Information supplied

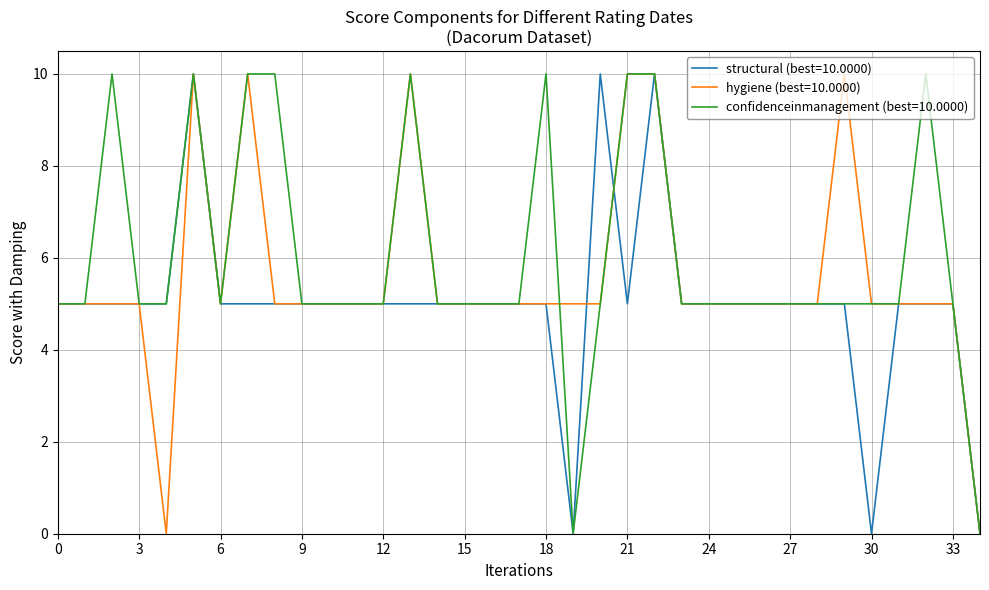

Which series has the largest total across all categories?

confidenceinmanagement (best=10.0000)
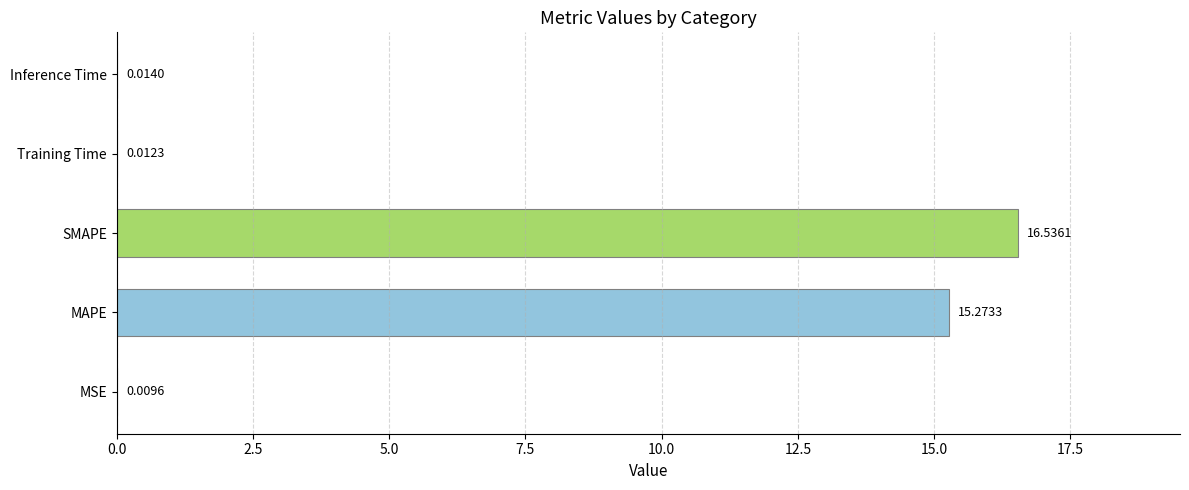

What is the sum of all values?

31.8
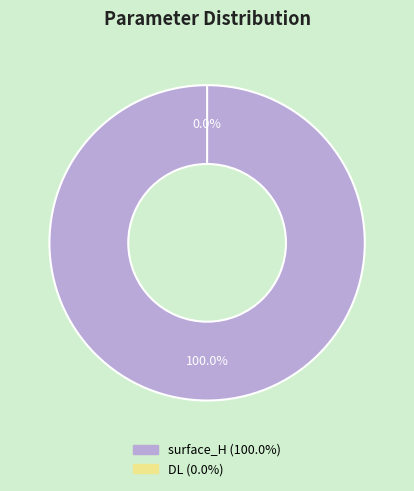

Do surface_H and DL together represent more than half of the pie?

Yes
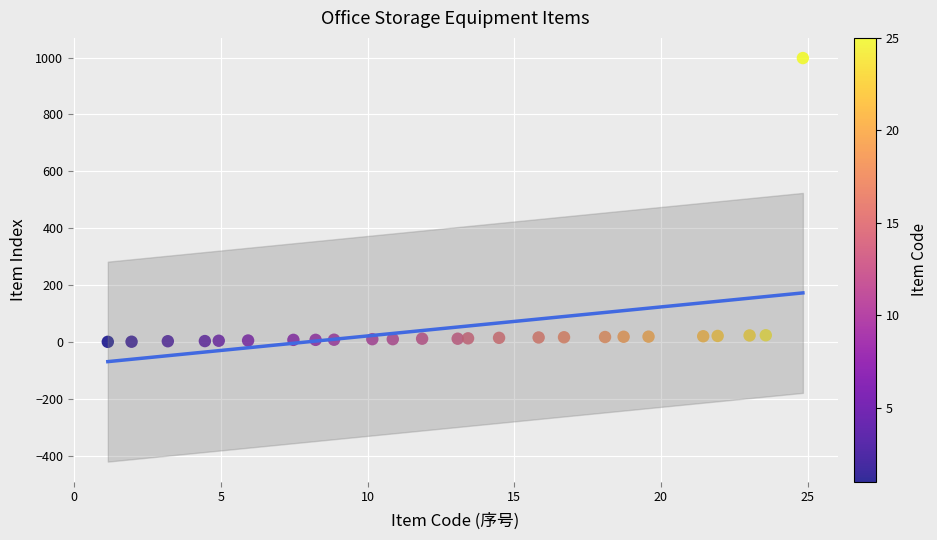

What is the range of X values (max minus min)?

23.7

Problem requirements
Can you copy out everything from the line containing "confidenceinmanagement (best=10.0000)" down to the end of the records, word for word, leaving the pictures out?

Exercise answer
confidenceinmanagement (best=10.0000)

What is the sum of all values?

31.8

Do surface_H and DL together represent more than half of the pie?

Yes

What is the range of X values (max minus min)?

23.7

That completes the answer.